[start Dataset extract]
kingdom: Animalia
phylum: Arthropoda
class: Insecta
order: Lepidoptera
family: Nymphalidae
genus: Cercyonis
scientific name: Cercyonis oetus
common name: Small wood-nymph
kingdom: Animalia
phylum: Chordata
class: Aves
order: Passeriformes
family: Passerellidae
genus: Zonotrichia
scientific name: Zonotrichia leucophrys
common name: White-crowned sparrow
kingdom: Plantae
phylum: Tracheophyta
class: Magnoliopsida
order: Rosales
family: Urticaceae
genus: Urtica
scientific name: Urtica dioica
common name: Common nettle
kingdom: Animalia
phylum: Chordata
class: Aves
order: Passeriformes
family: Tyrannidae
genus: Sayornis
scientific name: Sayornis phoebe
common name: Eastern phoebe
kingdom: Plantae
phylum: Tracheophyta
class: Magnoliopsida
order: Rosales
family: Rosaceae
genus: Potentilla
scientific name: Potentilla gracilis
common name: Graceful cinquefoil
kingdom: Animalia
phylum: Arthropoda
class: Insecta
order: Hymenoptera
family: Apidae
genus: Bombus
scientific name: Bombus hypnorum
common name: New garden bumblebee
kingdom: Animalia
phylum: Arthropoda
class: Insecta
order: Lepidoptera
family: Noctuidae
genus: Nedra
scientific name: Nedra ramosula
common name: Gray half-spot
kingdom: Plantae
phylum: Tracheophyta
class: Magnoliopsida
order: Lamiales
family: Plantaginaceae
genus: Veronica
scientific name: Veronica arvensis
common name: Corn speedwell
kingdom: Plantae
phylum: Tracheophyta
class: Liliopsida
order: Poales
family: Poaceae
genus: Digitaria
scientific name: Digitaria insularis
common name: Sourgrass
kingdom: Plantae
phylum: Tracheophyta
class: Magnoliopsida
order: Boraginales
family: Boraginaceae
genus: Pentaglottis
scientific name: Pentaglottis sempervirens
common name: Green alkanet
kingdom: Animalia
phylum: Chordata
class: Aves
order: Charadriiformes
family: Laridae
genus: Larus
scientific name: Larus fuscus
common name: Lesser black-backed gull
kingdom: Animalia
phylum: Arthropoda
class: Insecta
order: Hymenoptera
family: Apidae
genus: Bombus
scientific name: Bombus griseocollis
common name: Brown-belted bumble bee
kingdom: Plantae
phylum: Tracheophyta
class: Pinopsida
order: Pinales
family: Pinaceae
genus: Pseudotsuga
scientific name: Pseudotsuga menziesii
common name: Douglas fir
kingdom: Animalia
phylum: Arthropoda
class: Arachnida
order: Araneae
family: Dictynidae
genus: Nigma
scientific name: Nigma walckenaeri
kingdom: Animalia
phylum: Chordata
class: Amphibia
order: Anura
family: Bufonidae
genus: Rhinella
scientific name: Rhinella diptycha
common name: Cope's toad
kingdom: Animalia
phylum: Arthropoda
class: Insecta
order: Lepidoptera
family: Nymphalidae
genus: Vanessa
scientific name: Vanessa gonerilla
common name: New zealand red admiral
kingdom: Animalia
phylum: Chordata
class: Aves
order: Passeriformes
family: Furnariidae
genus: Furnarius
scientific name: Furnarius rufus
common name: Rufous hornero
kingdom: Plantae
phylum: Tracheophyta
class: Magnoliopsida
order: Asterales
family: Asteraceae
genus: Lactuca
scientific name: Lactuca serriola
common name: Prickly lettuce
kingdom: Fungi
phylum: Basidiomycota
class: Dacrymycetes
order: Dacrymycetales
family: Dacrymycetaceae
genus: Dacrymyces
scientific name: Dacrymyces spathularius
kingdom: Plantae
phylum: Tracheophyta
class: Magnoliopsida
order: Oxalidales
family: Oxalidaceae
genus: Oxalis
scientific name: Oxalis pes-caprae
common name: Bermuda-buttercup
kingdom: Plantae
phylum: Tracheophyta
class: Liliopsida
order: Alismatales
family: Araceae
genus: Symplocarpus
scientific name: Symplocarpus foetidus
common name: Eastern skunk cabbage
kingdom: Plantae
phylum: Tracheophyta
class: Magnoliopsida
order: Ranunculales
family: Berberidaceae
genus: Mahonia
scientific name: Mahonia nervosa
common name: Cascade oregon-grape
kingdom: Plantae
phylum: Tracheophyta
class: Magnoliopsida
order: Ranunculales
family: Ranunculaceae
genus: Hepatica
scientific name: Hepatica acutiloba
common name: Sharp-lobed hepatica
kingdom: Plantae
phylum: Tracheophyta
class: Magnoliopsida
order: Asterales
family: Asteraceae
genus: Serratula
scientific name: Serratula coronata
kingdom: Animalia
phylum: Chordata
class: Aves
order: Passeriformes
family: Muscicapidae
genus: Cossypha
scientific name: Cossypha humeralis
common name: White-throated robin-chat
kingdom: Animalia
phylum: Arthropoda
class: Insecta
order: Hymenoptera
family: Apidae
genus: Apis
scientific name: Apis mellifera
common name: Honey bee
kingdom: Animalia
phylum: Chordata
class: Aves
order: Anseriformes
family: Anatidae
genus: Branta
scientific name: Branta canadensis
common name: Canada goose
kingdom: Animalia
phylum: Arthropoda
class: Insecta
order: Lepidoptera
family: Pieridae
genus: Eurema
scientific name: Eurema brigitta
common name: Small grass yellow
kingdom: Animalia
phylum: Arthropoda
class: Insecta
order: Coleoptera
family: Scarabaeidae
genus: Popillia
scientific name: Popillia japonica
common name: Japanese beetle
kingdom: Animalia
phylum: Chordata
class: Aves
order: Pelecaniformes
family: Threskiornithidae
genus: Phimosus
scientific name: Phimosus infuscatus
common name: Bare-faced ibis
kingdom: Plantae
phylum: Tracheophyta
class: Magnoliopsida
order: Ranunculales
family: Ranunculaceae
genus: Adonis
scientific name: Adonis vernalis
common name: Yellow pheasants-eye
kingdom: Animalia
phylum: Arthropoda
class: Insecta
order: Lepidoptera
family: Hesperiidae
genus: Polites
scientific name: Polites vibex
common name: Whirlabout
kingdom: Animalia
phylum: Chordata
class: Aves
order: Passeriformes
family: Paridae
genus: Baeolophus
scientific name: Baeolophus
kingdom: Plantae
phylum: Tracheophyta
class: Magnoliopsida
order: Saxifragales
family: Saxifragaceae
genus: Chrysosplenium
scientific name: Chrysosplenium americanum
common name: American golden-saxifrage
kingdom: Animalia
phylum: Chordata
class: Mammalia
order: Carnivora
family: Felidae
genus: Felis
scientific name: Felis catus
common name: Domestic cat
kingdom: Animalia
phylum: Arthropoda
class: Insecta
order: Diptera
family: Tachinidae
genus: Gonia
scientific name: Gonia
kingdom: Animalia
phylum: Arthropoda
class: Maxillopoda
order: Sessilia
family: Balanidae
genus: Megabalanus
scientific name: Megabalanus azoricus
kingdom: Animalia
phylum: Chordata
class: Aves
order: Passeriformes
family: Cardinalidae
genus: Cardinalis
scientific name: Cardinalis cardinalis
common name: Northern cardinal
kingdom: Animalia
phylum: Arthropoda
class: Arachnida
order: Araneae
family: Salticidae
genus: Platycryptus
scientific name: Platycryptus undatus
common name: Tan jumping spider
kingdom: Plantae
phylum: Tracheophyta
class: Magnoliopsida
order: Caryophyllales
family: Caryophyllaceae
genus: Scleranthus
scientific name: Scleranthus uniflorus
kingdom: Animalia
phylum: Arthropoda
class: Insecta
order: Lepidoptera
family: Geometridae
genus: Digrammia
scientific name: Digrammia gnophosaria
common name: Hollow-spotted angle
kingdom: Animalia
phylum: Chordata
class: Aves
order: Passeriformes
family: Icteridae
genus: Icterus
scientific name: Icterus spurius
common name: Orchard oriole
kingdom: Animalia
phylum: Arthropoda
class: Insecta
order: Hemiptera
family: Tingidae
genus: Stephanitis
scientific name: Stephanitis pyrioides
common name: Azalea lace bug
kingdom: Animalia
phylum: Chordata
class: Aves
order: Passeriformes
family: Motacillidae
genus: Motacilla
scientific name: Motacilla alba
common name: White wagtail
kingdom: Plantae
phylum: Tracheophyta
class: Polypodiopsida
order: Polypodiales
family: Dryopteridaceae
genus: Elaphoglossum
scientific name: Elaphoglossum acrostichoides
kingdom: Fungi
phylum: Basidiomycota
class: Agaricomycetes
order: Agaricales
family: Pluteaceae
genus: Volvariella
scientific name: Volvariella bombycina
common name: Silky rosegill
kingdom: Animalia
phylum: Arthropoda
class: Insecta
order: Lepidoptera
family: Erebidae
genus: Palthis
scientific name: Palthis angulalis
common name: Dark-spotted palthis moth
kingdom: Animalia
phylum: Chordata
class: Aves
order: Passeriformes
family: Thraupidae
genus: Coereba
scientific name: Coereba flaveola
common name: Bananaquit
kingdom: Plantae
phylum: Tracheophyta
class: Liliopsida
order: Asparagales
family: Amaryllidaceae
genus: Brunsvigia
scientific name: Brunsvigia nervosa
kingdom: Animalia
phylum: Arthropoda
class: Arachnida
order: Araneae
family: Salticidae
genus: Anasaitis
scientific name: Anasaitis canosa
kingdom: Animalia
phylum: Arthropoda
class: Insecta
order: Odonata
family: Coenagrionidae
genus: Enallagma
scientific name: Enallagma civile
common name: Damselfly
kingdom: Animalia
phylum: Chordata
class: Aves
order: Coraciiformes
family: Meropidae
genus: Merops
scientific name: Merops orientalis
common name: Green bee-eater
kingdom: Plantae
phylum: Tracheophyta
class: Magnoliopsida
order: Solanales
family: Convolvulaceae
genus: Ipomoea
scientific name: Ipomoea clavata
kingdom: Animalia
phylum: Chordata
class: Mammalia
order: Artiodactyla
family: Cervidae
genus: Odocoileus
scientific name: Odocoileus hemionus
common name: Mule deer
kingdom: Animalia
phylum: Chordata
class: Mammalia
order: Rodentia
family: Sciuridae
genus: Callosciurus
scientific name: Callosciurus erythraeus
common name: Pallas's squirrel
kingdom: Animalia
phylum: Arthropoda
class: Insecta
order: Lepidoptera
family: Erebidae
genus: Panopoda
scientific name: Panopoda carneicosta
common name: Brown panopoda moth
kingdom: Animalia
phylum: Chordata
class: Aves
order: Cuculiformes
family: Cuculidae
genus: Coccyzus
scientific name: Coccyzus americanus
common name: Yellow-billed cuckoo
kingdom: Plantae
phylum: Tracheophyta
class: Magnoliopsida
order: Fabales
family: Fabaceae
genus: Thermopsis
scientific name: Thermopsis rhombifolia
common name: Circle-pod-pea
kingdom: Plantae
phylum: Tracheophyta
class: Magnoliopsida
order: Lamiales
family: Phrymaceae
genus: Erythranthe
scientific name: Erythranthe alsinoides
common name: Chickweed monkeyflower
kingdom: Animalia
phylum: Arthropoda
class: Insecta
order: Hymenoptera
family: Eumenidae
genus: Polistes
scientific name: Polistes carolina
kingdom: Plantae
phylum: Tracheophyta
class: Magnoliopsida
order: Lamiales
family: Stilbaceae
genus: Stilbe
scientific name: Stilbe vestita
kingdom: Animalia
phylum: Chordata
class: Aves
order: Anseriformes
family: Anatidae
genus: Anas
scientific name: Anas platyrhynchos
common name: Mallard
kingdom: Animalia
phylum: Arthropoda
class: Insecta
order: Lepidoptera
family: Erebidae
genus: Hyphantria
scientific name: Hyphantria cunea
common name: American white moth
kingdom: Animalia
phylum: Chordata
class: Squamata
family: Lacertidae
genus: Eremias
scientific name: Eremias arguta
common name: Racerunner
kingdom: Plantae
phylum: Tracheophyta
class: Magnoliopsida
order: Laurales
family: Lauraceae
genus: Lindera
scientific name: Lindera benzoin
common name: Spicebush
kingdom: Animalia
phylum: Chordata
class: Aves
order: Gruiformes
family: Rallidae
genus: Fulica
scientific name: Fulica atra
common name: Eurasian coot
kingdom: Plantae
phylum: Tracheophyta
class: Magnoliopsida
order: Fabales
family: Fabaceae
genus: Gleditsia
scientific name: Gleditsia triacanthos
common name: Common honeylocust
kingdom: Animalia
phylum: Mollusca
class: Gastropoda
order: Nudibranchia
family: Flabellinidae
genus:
[end Dataset extract]
* Aim of the exercise:
From the start of the records through the line that contains "common name: White-crowned sparrow", copy every line verbatim, including that final line.

* The solution:
kingdom: Animalia
phylum: Arthropoda
class: Insecta
order: Lepidoptera
family: Nymphalidae
genus: Cercyonis
scientific name: Cercyonis oetus
common name: Small wood-nymph
kingdom: Animalia
phylum: Chordata
class: Aves
order: Passeriformes
family: Passerellidae
genus: Zonotrichia
scientific name: Zonotrichia leucophrys
common name: White-crowned sparrow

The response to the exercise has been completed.